But don’t believe the hype.

Yes, the Dem-leaning pressure group Americans United for Change is doing some yeoman’s work pressing the issue. And leaders on the Hill are even starting to make some promising noises.

But in general, and particularly out in the field, it’s still a pretty depressing picture.

Through my Talking Points Memo website, I frequently correspond with readers in districts around the country as they try to find out where different candidates stand on the issue. With Democrats, especially after last year, it’s a pretty straightforward matter: they oppose privatization.

With Republicans, well, they just won’t say. And why should they, since no one is pressuring them to state a position on privatization one way or another?

Let me give you an example. One reader — I’ll call her June, though that’s not her real name — got in contact with a Democrat challenging a Republican incumbent in an East Coast state. I’d call it a marginally competitive district. Not likely to flip, but possible, especially if there’s a Democratic wave in November.

So June asked the challenger whether he knew his opponent’s position on Social Security and whether he planned on making an issue of it in the campaign. The candidate’s response? As far as he knew it was a dead issue after last year. So it just wasn’t on his radar.

When she told the candidate about President Bush’s recent statements suggesting he wanted to try again to get privatization before Congress, he got more interested. Maybe he’d put something together on it.

— Listed entries —
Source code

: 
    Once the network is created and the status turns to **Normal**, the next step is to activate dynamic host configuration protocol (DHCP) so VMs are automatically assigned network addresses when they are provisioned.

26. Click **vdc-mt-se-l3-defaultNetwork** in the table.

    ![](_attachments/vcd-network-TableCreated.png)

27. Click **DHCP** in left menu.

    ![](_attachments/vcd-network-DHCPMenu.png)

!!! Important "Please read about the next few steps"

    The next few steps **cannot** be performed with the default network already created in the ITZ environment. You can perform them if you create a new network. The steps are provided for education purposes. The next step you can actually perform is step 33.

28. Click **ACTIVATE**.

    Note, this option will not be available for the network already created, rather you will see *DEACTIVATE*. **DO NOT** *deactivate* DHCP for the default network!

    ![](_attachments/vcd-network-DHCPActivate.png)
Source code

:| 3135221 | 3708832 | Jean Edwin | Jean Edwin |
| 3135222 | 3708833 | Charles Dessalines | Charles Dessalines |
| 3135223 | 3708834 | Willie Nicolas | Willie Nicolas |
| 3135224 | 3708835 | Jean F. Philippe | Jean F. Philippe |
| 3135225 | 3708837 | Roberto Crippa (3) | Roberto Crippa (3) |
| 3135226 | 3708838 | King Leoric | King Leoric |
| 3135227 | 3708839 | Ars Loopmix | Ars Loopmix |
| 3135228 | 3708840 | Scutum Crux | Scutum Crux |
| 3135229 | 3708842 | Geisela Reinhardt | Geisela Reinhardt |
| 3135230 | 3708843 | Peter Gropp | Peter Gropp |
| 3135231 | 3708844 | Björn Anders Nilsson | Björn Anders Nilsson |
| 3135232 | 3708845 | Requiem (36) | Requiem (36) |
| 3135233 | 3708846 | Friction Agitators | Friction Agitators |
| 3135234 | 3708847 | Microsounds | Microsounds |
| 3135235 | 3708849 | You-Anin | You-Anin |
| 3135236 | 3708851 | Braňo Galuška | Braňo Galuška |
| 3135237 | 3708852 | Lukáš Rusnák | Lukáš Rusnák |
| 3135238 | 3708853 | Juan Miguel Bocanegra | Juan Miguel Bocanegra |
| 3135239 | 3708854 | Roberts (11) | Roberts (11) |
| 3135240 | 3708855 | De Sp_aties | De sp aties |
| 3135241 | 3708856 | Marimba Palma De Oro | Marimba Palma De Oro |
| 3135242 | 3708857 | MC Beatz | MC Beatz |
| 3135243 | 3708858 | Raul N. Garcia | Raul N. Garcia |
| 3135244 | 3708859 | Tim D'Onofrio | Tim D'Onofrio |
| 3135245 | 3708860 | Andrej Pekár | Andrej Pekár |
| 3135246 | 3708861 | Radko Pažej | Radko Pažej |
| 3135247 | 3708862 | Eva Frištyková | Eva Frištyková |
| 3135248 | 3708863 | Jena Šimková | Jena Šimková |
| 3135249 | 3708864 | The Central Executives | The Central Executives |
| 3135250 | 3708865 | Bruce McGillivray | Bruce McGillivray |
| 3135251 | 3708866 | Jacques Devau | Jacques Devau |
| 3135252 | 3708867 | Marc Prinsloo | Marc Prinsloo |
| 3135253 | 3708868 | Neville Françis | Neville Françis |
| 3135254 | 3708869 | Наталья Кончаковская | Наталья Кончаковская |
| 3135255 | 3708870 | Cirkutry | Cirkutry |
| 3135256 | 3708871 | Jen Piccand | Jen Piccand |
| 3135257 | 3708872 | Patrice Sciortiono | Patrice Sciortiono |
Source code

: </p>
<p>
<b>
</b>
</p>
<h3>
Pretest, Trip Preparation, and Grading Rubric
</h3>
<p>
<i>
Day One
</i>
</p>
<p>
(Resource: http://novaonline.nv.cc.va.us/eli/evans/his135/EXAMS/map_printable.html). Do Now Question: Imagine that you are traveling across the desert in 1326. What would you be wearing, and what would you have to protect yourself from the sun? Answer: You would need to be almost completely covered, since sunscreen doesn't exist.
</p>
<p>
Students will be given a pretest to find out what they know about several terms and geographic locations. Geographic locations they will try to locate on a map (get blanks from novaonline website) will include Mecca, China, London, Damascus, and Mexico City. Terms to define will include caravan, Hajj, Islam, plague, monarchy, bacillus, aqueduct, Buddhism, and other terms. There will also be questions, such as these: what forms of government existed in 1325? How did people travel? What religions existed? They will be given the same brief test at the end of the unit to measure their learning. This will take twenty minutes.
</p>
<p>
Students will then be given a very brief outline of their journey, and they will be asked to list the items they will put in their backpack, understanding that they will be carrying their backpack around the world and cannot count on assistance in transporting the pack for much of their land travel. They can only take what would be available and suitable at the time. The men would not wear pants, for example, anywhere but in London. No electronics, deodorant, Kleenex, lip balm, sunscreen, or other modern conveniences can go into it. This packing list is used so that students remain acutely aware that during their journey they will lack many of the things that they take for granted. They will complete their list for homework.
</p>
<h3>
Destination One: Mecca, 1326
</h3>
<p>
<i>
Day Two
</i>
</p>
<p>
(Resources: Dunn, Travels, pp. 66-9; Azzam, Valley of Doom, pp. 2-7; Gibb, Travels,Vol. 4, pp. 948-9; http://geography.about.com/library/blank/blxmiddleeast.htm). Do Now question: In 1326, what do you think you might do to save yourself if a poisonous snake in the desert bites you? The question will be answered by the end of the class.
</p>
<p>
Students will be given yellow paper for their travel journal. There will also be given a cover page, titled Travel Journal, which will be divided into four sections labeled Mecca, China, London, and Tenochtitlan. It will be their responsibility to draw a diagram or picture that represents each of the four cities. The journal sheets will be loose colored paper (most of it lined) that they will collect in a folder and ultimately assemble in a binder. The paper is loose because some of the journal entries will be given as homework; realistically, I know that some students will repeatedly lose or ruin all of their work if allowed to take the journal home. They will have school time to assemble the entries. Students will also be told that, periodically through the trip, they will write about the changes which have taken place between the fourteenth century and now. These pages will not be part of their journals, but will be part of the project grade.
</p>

— Required work —
A - Sum up the passage on Social Security privatization in two sentences.
B - Rewrite the paragraph of the privatization passage that begins "Let me give you an example" in fewer words, keeping its main facts.
C - In the passage on Social Security privatization, through what website does the writer correspond with readers?

— Answers below —
A - The writer says that, despite some pressure from Americans United for Change and promising signs from leaders on the Hill, the picture in the field is still depressing: Democrats plainly oppose privatization, but Republicans won't say where they stand because no one presses them. As an example, a Democratic challenger told a reader that he considered the issue dead after last year, and he only grew more interested when she told him about President Bush's recent statements about trying again.

B - A reader, called June here though that isn't her real name, contacted a Democrat challenging a Republican incumbent in an East Coast state. The writer calls the district marginally competitive: unlikely to flip, but it could, especially in a Democratic wave in November.

C - Through the writer's Talking Points Memo website.